>> start Text

In no particular order, then -
Names
Reeve's characters have three sorts of names.
Cool: names right out of pulp adventure*. Thaddeus Valentine. Anna Fang. General Naga. Magnus Crome. Wolf von Kobold. Dr Zero.
Pompous: likely British, at least faintly and probably overtly posh. Herbert Melliphant, Chudleigh Pomeroy, Cynthia Twite, Thomas Natsworthy, Freya Rasmussen, Clytie Potts, Nimrod Pennyroyal, Dr Popjoy.
Gimmicky: displaced old-world phrases, faintly comic. Chrysler Peavey, Stilton Kael, Nintendo Tharp, Napster Varley, Saab Peabody.
Actually, this is quite a good indication of overall tone. If you can tolerate - or actively enjoy - the sort of sensibilities that these three sorts of names suggest, then you might enjoy Mortal Engines. The 'Gimmick' aspect and vein of comedy is more present in books beyond the quartet, where it can wear out its welcome a little.
Whimsy and Humour
But such things are a balancing act. The presence of 'Tunbridge Wheels' as a mobile city is a sensical pun (and demands a Sensible Chuckle?); likewise the Arctic predator suburb of Wolverinehampton. Reeve has written what I take to be more overtly comic works for a younger audience than Mortal Engines, but can dial it back sufficiently. (A newspaper called The Wantage Weekly Waffle only has one mention, happily; this is distractingly comic - one says, risking the fate of the po-faced - and more to the point, not quite comic in the way the scene demands.)
You will sometimes see this sort of thing referred to as whimsy - and, indeed, there is a whimsical element in the notion of a moving city (still less one that retains some of its static characteristics: don't ask how they tend the vines in Bordeaux-Mobile, or what the terroir is like). Reeve is also an illustrator, and some of his renditions of traction cities make them seem rather charming.
Not all his humour is quite so direct, of course. A firm of publishers is named Fewmet and Spraint; as those who recall The Once and Future King will know, this is a quiet indication as to the quality of some of what they publish.

>> end Text

**Short problem 1**
Print the entire text on names and humor in Mortal Engines word for word.
The text and the rows have no connection to each other.

>> start Provided data

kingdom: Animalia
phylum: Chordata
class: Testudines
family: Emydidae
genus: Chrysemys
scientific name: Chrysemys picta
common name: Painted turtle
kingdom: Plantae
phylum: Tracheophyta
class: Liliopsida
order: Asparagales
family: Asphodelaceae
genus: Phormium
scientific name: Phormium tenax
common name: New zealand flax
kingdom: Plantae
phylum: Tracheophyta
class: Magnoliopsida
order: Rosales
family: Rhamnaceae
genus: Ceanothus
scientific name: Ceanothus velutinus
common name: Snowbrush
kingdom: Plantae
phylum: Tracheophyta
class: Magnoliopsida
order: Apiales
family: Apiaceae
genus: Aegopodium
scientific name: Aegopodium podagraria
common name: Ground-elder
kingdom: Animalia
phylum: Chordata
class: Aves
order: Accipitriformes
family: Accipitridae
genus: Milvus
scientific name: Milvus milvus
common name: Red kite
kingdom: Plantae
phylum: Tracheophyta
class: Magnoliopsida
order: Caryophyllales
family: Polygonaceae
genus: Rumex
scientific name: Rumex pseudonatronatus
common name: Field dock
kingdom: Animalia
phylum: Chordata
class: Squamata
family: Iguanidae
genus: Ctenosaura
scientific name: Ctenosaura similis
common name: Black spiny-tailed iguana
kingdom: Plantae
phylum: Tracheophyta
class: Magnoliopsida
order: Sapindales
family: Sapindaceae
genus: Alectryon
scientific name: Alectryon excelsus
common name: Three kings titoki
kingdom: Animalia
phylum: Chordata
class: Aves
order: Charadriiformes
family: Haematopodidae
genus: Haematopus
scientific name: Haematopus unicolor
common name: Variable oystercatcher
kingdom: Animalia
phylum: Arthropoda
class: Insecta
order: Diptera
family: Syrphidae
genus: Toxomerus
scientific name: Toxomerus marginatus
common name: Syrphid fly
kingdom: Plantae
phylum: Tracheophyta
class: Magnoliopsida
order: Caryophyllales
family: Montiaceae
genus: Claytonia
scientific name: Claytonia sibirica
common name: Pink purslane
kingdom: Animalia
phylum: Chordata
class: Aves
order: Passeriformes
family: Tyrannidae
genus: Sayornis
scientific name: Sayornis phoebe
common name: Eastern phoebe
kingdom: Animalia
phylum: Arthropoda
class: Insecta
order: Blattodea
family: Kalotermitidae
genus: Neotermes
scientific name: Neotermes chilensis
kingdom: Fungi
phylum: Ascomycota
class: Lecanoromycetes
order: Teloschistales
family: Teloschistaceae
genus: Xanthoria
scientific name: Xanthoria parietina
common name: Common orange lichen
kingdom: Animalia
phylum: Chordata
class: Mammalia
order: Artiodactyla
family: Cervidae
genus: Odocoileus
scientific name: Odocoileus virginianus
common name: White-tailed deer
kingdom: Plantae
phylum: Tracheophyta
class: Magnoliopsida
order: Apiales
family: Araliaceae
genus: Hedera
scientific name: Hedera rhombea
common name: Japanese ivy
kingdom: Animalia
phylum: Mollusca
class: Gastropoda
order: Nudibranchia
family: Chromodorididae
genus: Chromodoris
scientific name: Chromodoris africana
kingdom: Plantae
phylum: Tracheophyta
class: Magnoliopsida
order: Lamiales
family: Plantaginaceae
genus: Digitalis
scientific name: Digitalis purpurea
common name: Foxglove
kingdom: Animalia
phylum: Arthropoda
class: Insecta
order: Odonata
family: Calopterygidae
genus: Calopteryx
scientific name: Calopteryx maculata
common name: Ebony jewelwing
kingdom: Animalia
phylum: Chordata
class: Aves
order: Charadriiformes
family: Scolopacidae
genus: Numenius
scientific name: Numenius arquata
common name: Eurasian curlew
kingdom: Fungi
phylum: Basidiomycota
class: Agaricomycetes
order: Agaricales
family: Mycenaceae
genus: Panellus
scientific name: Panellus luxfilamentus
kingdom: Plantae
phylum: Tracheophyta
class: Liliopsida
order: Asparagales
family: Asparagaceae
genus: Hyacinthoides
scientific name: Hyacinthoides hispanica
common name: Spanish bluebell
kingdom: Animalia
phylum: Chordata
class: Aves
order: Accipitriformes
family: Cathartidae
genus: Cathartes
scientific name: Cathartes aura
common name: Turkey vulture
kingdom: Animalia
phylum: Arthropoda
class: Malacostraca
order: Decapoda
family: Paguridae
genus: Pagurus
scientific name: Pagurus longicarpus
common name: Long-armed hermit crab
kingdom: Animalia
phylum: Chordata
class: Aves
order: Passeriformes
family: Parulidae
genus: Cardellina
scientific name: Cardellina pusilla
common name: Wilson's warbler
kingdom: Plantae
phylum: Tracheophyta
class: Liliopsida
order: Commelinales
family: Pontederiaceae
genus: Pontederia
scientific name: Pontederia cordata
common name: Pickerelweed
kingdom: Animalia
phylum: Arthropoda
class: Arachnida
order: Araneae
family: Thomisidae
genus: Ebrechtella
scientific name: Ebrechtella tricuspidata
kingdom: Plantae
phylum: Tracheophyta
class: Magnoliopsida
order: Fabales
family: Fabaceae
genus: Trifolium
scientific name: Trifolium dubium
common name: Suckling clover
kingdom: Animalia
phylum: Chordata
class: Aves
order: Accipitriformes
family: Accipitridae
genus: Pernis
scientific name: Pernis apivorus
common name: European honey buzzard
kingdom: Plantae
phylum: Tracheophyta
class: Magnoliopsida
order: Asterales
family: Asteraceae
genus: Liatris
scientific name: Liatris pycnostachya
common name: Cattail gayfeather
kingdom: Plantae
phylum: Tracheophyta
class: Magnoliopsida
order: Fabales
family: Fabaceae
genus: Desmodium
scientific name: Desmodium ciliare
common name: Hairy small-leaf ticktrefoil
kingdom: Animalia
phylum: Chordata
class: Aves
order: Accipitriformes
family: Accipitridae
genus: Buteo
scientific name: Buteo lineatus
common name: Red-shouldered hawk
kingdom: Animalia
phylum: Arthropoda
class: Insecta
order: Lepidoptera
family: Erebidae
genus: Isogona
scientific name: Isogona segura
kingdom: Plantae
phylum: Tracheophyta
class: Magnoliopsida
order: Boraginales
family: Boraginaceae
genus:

>> end Provided data

**Short problem 2**
Output the lines of the rows from the line with "scientific name: Panellus luxfilamentus" to the line with "scientific name: Cardellina pusilla", both included, and nothing else.

**Complete answer 1**
In no particular order, then -
Names
Reeve's characters have three sorts of names.
Cool: names right out of pulp adventure*. Thaddeus Valentine. Anna Fang. General Naga. Magnus Crome. Wolf von Kobold. Dr Zero.
Pompous: likely British, at least faintly and probably overtly posh. Herbert Melliphant, Chudleigh Pomeroy, Cynthia Twite, Thomas Natsworthy, Freya Rasmussen, Clytie Potts, Nimrod Pennyroyal, Dr Popjoy.
Gimmicky: displaced old-world phrases, faintly comic. Chrysler Peavey, Stilton Kael, Nintendo Tharp, Napster Varley, Saab Peabody.
Actually, this is quite a good indication of overall tone. If you can tolerate - or actively enjoy - the sort of sensibilities that these three sorts of names suggest, then you might enjoy Mortal Engines. The 'Gimmick' aspect and vein of comedy is more present in books beyond the quartet, where it can wear out its welcome a little.
Whimsy and Humour
But such things are a balancing act. The presence of 'Tunbridge Wheels' as a mobile city is a sensical pun (and demands a Sensible Chuckle?); likewise the Arctic predator suburb of Wolverinehampton. Reeve has written what I take to be more overtly comic works for a younger audience than Mortal Engines, but can dial it back sufficiently. (A newspaper called The Wantage Weekly Waffle only has one mention, happily; this is distractingly comic - one says, risking the fate of the po-faced - and more to the point, not quite comic in the way the scene demands.)
You will sometimes see this sort of thing referred to as whimsy - and, indeed, there is a whimsical element in the notion of a moving city (still less one that retains some of its static characteristics: don't ask how they tend the vines in Bordeaux-Mobile, or what the terroir is like). Reeve is also an illustrator, and some of his renditions of traction cities make them seem rather charming.
Not all his humour is quite so direct, of course. A firm of publishers is named Fewmet and Spraint; as those who recall The Once and Future King will know, this is a quiet indication as to the quality of some of what they publish.

**Complete answer 2**
scientific name: Panellus luxfilamentus
kingdom: Plantae
phylum: Tracheophyta
class: Liliopsida
order: Asparagales
family: Asparagaceae
genus: Hyacinthoides
scientific name: Hyacinthoides hispanica
common name: Spanish bluebell
kingdom: Animalia
phylum: Chordata
class: Aves
order: Accipitriformes
family: Cathartidae
genus: Cathartes
scientific name: Cathartes aura
common name: Turkey vulture
kingdom: Animalia
phylum: Arthropoda
class: Malacostraca
order: Decapoda
family: Paguridae
genus: Pagurus
scientific name: Pagurus longicarpus
common name: Long-armed hermit crab
kingdom: Animalia
phylum: Chordata
class: Aves
order: Passeriformes
family: Parulidae
genus: Cardellina
scientific name: Cardellina pusilla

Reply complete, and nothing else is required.